Foreign Companies not required to file tax returns in India if found not taxable in India
In a recent ruling, the Authority for Advance Rulings (“Authority”) found that in the absence of a liability to tax in India due to the availability of tax treaty benefits, the non-resident assessee would not be required either to file a tax return in India or to comply with Indian transfer pricing regulations.
In its application before the Authority, M/s Vanenburg Group B.V. (“Applicant”) had sought to determine the Indian tax impact on the transfer of an Indian company’s shares in a group reorganization exercise. The Applicant, a Dutch tax resident, was transferring its shareholding in its wholly owned Indian subsidiary to its wholly owned Dutch subsidiary.

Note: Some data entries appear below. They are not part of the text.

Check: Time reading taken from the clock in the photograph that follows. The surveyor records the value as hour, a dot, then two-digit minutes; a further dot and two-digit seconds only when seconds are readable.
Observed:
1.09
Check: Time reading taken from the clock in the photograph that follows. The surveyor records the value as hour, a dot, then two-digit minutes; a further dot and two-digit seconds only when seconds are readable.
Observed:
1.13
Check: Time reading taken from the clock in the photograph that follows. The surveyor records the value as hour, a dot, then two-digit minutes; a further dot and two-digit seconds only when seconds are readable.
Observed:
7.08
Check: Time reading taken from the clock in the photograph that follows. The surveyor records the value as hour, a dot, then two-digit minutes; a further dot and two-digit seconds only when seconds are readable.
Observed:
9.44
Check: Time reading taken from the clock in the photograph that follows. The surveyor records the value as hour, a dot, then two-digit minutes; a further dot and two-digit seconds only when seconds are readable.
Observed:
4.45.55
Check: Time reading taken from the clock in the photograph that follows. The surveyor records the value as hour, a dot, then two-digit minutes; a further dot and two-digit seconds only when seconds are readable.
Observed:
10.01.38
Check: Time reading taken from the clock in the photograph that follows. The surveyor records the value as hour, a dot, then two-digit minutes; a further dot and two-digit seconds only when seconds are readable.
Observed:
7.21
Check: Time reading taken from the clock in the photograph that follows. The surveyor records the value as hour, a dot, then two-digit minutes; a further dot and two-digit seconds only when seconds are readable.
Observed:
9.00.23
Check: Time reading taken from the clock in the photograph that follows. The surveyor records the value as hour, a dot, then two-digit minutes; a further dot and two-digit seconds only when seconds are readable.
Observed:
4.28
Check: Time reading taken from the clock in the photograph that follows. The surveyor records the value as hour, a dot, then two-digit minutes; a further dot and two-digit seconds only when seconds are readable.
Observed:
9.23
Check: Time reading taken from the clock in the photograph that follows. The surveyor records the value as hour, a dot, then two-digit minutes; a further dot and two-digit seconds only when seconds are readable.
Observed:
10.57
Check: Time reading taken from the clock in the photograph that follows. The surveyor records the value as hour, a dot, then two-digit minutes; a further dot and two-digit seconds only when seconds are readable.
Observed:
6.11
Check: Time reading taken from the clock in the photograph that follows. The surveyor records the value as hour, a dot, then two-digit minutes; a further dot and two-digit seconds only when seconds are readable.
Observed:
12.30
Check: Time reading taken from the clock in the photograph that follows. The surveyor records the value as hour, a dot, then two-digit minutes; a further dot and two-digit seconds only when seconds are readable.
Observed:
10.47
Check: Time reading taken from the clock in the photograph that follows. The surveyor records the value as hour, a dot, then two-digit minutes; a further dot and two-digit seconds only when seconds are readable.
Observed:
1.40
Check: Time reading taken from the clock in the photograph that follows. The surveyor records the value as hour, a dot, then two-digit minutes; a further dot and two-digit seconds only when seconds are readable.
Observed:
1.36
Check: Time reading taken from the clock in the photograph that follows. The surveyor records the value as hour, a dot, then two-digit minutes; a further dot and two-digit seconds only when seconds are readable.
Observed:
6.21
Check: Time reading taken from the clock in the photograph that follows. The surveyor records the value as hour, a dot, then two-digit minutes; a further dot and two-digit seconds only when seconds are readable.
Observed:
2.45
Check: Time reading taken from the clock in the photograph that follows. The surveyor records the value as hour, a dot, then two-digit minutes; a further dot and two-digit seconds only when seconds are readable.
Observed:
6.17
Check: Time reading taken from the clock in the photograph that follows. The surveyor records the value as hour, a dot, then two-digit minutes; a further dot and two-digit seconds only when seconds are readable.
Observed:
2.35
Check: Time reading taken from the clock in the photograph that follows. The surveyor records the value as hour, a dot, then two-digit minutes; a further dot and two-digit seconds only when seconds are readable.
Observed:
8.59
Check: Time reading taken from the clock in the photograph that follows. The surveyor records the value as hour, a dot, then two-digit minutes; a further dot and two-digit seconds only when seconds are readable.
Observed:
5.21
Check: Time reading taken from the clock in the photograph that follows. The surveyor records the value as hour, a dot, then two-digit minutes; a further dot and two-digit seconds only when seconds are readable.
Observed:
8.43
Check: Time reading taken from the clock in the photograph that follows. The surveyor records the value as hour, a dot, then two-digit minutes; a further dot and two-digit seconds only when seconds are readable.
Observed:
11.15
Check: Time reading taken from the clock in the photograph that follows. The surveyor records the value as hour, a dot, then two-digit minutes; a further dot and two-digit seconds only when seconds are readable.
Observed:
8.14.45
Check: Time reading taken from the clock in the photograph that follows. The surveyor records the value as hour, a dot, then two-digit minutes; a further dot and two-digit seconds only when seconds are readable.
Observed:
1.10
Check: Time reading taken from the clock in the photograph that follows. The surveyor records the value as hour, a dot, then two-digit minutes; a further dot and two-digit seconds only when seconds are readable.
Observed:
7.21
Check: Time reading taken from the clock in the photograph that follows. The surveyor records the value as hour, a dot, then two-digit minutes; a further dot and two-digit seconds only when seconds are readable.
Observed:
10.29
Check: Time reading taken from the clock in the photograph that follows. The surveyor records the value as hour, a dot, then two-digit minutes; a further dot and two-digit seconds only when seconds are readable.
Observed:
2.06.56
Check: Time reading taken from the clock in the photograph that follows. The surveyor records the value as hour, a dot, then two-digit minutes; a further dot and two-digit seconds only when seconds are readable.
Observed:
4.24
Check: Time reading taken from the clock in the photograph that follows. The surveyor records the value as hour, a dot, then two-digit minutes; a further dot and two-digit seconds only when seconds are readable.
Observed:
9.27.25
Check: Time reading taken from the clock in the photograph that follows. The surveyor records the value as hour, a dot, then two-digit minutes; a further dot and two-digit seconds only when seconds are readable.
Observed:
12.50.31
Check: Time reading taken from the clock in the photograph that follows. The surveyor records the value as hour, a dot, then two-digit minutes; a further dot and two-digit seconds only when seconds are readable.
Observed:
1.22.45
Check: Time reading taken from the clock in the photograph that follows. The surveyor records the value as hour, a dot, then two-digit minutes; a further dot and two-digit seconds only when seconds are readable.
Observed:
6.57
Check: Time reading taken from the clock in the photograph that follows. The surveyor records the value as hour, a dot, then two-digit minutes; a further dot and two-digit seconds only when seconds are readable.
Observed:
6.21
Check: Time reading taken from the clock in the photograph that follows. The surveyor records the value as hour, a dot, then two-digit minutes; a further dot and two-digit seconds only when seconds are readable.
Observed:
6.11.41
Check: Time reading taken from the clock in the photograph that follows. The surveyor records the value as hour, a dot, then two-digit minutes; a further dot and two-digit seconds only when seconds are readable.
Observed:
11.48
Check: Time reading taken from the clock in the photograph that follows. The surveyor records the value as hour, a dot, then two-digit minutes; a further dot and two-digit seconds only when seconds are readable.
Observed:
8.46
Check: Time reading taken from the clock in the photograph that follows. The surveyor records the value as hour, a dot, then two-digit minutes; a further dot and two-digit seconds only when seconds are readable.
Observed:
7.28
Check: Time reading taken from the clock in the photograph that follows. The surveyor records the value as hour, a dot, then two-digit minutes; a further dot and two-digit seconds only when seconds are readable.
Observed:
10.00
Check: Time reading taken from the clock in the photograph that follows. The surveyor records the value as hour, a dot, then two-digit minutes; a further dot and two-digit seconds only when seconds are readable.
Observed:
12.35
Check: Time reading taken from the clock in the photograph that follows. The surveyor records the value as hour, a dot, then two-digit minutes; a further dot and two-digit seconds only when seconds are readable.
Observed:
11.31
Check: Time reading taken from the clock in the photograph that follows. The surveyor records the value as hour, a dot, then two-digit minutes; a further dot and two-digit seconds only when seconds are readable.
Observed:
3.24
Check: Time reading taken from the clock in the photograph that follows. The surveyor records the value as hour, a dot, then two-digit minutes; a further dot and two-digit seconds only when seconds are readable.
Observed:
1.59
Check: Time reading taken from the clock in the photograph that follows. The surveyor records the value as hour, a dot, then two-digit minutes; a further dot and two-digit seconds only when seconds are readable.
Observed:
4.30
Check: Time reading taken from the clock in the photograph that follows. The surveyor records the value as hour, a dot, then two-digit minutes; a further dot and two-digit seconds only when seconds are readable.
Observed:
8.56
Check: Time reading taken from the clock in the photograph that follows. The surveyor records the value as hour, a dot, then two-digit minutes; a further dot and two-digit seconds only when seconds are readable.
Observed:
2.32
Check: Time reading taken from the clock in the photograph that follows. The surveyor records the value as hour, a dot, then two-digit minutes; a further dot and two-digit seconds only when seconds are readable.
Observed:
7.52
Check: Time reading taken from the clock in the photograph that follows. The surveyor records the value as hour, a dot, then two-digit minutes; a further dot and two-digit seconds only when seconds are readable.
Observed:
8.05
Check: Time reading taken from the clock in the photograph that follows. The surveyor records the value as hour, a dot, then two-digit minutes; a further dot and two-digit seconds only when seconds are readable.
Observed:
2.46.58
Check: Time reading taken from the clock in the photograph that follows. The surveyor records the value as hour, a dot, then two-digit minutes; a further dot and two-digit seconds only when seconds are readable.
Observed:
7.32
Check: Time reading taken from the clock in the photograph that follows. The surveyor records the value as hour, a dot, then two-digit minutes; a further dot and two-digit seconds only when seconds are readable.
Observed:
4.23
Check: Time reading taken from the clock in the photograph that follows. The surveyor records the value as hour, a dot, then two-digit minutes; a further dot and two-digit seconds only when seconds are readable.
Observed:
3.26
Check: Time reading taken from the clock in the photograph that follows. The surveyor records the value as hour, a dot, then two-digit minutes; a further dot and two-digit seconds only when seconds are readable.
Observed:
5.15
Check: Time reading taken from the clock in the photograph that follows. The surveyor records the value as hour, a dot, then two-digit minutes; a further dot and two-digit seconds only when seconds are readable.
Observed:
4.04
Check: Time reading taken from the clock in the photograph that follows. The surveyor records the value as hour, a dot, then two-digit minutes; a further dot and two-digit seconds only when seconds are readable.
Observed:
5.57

Under the Indian Income Tax Act, 1961 (“ITA”), the transfer of an Indian company’s shares, even between two non-residents, would trigger a liability to Indian capital gains tax. However, under the India - Netherlands tax treaty (“Treaty”), the transfer of shares by a Dutch resident would be taxable only in the Netherlands and not in India, where the transfer takes place as a part of reorganization or where the shares are transferred to a non-resident of India.
The provisions of the Treaty being more beneficial to the Applicant than those of the ITA, it was found that the same would prevail over the ITA. Hence, the Authority concluded that the Applicant had no liability to tax in India on account of the transfer of the Indian company’s shares.
Importantly, the Authority also found that in the absence of a liability to tax in India on account of relief provided by the Treaty, there would be no liability to withhold tax in India, and the provisions of section 139 of the ITA governing the filing of tax returns would also not apply. It was held that the said sections were only machinery provisions, and in the absence of a liability to tax, the machinery provision would not come into play.